Dec 19, 2022 6:31 AM CST
Should Elon Musk step down as CEO of Twitter? He commissioned a new poll of users asking that question and promised to abide by the results. By Monday morning, the results were in: The majority of the approximately 17 million voters called for him to step down, 57.5% to 42.5%. It's not clear if Musk will actually abide by the results, but CNBC notes he has said that was always the plan—as in, he would own the platform but not run it. One group happy about this: Tesla investors. Shares were up more than 4% in premarket trading, presumably on the hopes Musk will no longer be distracted by his Twitter responsibilities. Musk was being coy after posting the poll: "Those who want power are the ones who least deserve it," he tweeted.
Dec 19, 2022 1:22 AM CST
Elon Musk is back with another Twitter poll, this time one that he says will decide his own fate as CEO of the social media company. "Should I step down as head of Twitter? I will abide by the results of this poll," Musk tweeted Sunday. As of around 4am Eastern time Monday, with two hours left to vote and more than 15 million votes so far, "Yes" was leading with 57.3%. "As the saying goes, be careful what you wish, as you might get it," Musk tweeted later Sunday. Replying to someone who suggested Musk already has a successor in mind and would himself "retire" to a position as chairman of the board, Musk said, "No one wants the job who can actually keep Twitter alive. There is no successor." And to someone who offered to take over as CEO, Musk noted, "One catch: you have to invest your life savings in Twitter and it has been in the fast lane to bankruptcy since May."

Task list ▸
#1 List every statement that the Twitter poll report quotes Elon Musk as making.
#2 According to the Twitter poll report, how much were Tesla shares up in premarket trading?
#3 Continue the Twitter poll report from its final sentence.
None of the records is needed to complete this work.

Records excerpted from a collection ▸
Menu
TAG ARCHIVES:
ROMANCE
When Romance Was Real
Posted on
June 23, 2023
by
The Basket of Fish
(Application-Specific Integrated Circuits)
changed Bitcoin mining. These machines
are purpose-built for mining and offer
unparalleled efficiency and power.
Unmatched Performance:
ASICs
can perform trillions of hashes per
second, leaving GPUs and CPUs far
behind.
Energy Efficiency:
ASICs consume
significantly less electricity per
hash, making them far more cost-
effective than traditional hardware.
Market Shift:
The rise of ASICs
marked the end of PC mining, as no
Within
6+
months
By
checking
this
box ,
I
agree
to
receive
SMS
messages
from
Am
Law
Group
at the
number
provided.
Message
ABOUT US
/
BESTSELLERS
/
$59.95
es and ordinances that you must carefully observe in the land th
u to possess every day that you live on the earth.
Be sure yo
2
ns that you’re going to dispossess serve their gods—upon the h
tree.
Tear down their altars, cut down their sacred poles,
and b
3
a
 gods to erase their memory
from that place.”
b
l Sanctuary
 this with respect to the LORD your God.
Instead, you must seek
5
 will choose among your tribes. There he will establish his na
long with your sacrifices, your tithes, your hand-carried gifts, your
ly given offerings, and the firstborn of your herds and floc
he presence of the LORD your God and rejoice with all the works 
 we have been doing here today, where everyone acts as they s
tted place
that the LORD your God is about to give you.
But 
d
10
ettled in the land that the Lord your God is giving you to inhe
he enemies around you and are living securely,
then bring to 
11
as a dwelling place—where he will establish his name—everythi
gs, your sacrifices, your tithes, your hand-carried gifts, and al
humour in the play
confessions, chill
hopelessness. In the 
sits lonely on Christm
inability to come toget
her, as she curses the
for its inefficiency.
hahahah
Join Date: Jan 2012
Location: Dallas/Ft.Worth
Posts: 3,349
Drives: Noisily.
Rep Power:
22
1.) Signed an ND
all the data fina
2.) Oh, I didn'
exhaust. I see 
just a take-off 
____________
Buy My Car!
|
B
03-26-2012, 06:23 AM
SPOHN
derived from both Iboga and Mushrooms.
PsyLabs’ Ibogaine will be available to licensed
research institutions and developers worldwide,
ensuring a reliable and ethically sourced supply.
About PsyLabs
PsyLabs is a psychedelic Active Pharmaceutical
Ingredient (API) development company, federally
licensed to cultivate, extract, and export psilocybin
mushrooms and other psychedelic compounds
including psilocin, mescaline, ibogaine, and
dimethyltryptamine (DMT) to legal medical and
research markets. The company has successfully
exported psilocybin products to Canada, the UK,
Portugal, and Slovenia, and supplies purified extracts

==

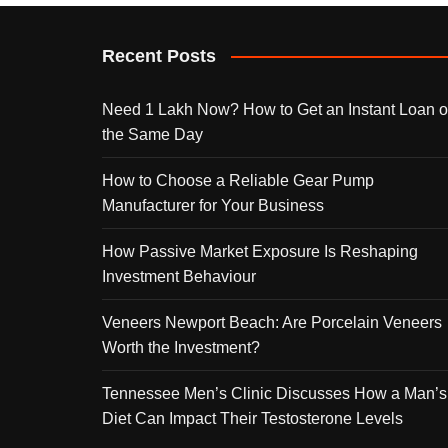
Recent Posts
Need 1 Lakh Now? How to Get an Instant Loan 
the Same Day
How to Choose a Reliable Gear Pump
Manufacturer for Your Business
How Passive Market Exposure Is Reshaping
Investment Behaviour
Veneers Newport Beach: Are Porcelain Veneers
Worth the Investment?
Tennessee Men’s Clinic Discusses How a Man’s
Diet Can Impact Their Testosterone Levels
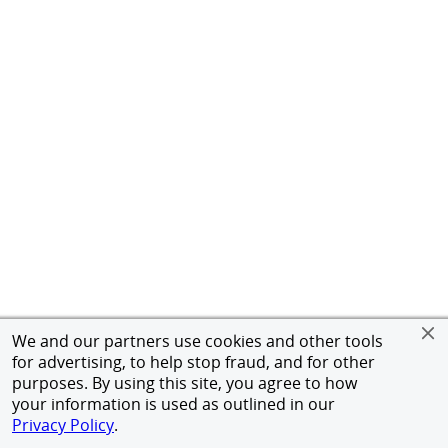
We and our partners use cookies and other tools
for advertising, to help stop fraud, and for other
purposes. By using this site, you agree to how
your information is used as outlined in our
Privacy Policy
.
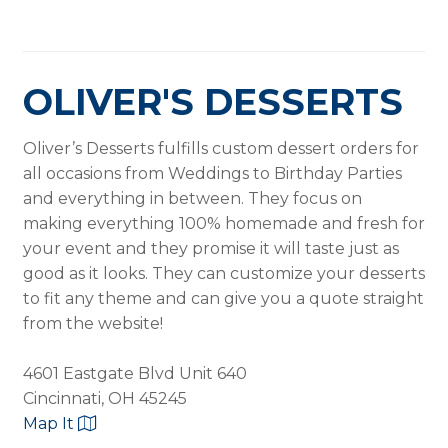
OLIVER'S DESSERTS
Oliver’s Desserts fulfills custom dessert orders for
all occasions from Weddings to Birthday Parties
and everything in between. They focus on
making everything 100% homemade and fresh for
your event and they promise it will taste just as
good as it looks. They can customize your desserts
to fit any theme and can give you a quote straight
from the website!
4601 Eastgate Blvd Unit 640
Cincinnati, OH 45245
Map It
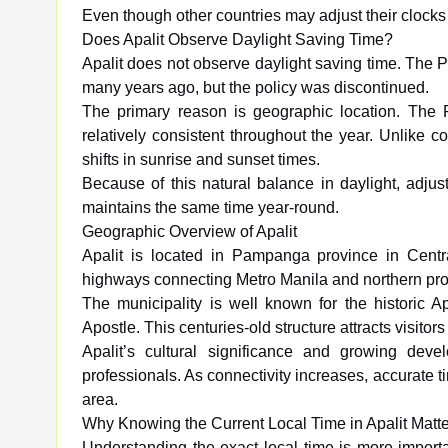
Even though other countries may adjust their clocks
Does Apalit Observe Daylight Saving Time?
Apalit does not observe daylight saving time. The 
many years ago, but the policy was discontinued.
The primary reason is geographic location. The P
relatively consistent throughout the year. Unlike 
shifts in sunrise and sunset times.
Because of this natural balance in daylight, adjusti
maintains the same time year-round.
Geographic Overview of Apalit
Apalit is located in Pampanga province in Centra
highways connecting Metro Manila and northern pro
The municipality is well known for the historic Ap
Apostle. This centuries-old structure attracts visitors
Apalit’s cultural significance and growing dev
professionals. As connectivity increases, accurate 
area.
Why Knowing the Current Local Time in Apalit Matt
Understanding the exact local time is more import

Responses ▸
#1
- "Those who want power are the ones who least deserve it."
- "Should I step down as head of Twitter? I will abide by the results of this poll."
- "As the saying goes, be careful what you wish, as you might get it."
- "No one wants the job who can actually keep Twitter alive. There is no successor."
- "One catch: you have to invest your life savings in Twitter and it has been in the fast lane to bankruptcy since May."

#2 More than 4%.

#3
As the New York Times reports, Musk posted the poll after banning more than 25 accounts that used publicly available data to track private planes, suspending the accounts of a number of journalists (then un-suspending them after yet another poll), and then rolling out a new policy barring Twitter users from promoting their accounts on competing websites, which was quickly rescinded. Even "Silicon Valley technologists and entrepreneurs" who used to back Musk lashed out against the new policy, the Times reports, leading to what the newspaper refers to as an apparent "crisis of confidence" on Musk's end. He backtracked on the policy, which now only bans accounts that exist mainly to promote competing sites, said he'd hold a vote for major policy changes in the future, and posted the poll about his own future as CEO. (Read more Elon Musk stories.)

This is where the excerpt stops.